• February 6, 2015

Poker ChipsUpdate (February 6, 2015): Chalk up another correct prediction for Minnesota Litigator as to the dismissal of the Fountain v. Oasis Legal Finance case though I will have to concede that Sr. U.S. Judge Paul A. Magnuson’s analysis was far more thorough than mine, below.

Original post (January 8, 2015) (under headline, Fountain v. Oasis Litigation Finance: Private Agreements, Public Enforcement, and “Public Policy”): There was a time, some years ago, when U.S. citizens bought and sold human beings. This was fine and dandy in some states but such agreements were deemed contrary to public policy in other states. In the context of lawsuits brought in connection with fugitive slaves, some abolitionist state and federal judges found the contracts void as against public policy even though the contracts were enforceable in other U.S. states. In these stark circumstances, it should be fairly obvious that a court in one state would refuse to dismiss a lawsuit to be tried in another state where public policy conflicted on the most profound moral issue of human bondage.

But where does that moral imperative to disregard or over-ride the terms of a contract end? Where does a Minnesota judge refrain from imposing Minnesota “public policy” over a contract that designates, say, Illinois as the state in which any litigation must be brought and Illinois law as the appropriate rule of decision?

This is the issue to be decided in Fountain et al. v. Oasis Litigation Finance (“OLF”), described in earlier posts by Sr. U.S. District Court Judge Paul A. Magnuson (D. Minn.).

A 1956 law review article by a Columbia law professor and a University of Minnesota professor suggested that it must appear ‘pernicious and detestable’ or, it must ‘violate some fundamental principle of justice, some prevalent conception of good morals, some deep-rooted tradition of the common weal” before a one state court should intervene in a choice-of-law clause to avoid application of another state’s law. They were right. That is why I predict that the case of Brianca Fountain and others against OLF, brought in Minnesota in spite of an Illinois forum selection clause and choice-of-law clause will be dismissed.

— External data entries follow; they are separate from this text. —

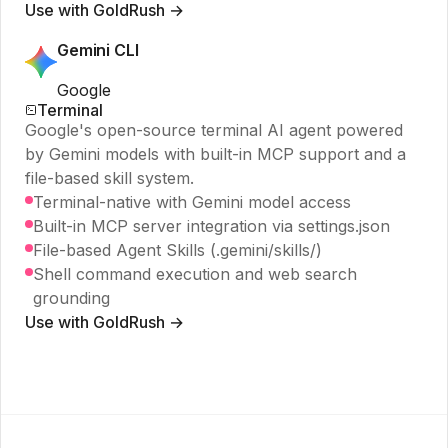
Use with GoldRush →
Gemini CLI
Google
Terminal
Google's open-source terminal AI agent powered
by Gemini models with built-in MCP support and a
file-based skill system.
Terminal-native with Gemini model access
Built-in MCP server integration via settings.json
File-based Agent Skills (.gemini/skills/)
Shell command execution and web search
grounding
Use with GoldRush →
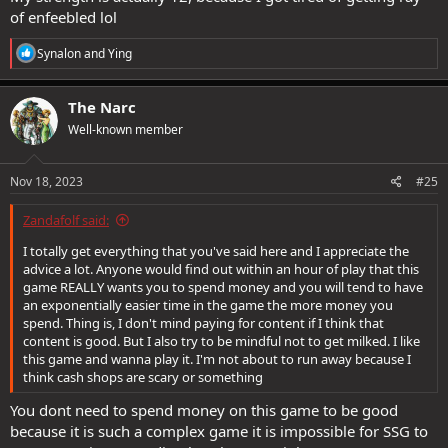
of enfeebled lol
Be careful on the forums, you will constantly find people trying to
advise you to spend spend spend, this forumites can get away with
R
Synalon
and
Ying
saying anything in the forums because they have the support of
e
a
the devs/SSG, your goal should be to enjoy the game and not have
c
to empty your wallet. I think its great that you want to enjoy the
The Narc
t
game at your own pace with your own goals and running solo is
Well-known member
i
perfectly fine, dont feel pressured or bullied by others to join
o
groups.
n
s
Nov 18, 2023
#25
If you want further info please feel free to pm me and we can meet
:
up in game to chat, there are many things i dont chat about here
Zandafolf said:
where there are guidelines and censorship.
I totally get everything that you've said here and I appreciate the
advice a lot. Anyone would find out within an hour of play that this
Onboard with this, you are bang on, loot areas sure but dont spend
game REALLY wants you to spend money and you will tend to have
a dime on it and dont be reliant on gear. The whole reason the
an exponentially easier time in the game the more money you
nukers have become prominent in the game is because it is an
spend. Thing is, I don't mind paying for content if I think that
easier model for ssg to build gear that can be class dependent. The
content is good. But I also try to be mindful not to get milked. I like
trick is that you are being convinced by other players that you need
this game and wanna play it. I'm not about to run away because I
that extra 20 spell power to be viable, when really you dont.
think cash shops are scary or something
You dont need to spend money on this game to be good
because it is such a complex game it is impossible for SSG to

OLF’s memo of law in support of its motion to dismiss does not seem to dig into the weeds analyzing just how “pernicious” and “detestable” plaintiffs’ allegations  against it are or are not. They don’t defend their transactions but rely on the fact that the legitimacy and legality of the transactions must be decided elsewhere. I won’t second guess the strategy except to suggest that OLF’s alleged conduct does not seem very pernicious or detestable to me at all.

In response, plaintiffs try hard to portray OLF’s conduct as “champertous,” “illegal,” and “unethical.” They also spend a lot of time talking about the percentages that OLF recovers in its “purchase agreements.” But even plaintiffs cannot bring themselves to use words like “shocking,” “horrible,” “exploitative” or the like. Their brief is barely able to muster the high dudgeon to utter the toss-off and over-used legal curse,”unconscionable” (it pops up on p. 34).

If the OLF deal were really  pernicious, detestable, or if it violated some fundamental principle of justice, some prevalent conception of good morals, “some deep-rooted tradition of the common weal,” then would the millions of credit card agreements that violate Minnesota usury statutes limits on interest rates (but are subject to other states’ laws, which have no such caps) also be void as contrary to public policy? I am confident that no court will go along with that argument.